Your instructions: Among the following entries, count the lines that contain "added" and report only the result.

Dataset excerpts:

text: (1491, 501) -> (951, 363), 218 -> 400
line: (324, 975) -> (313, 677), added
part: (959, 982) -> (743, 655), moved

---

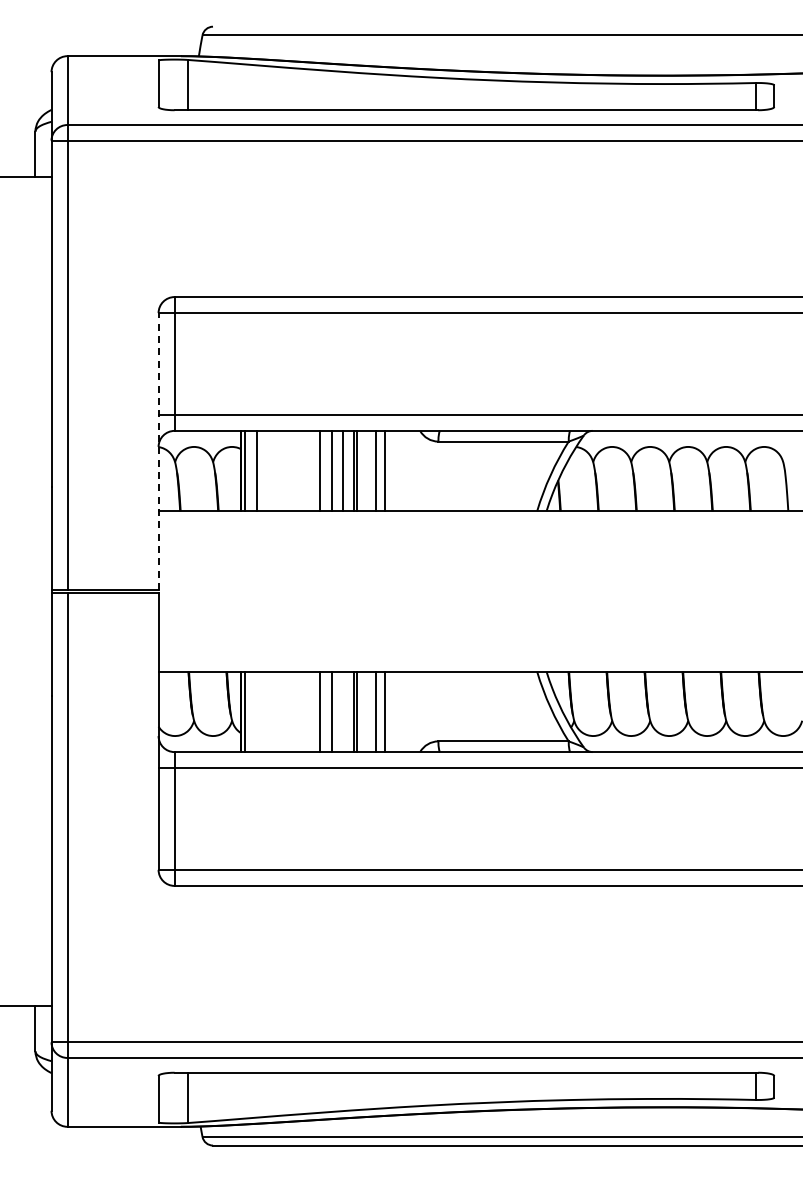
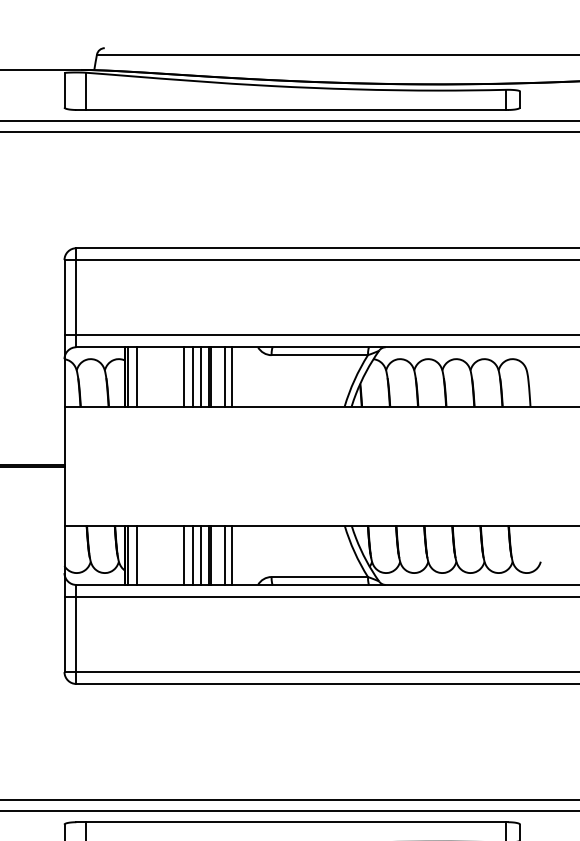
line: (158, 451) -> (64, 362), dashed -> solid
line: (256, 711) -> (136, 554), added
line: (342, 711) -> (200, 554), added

Output for this task: 3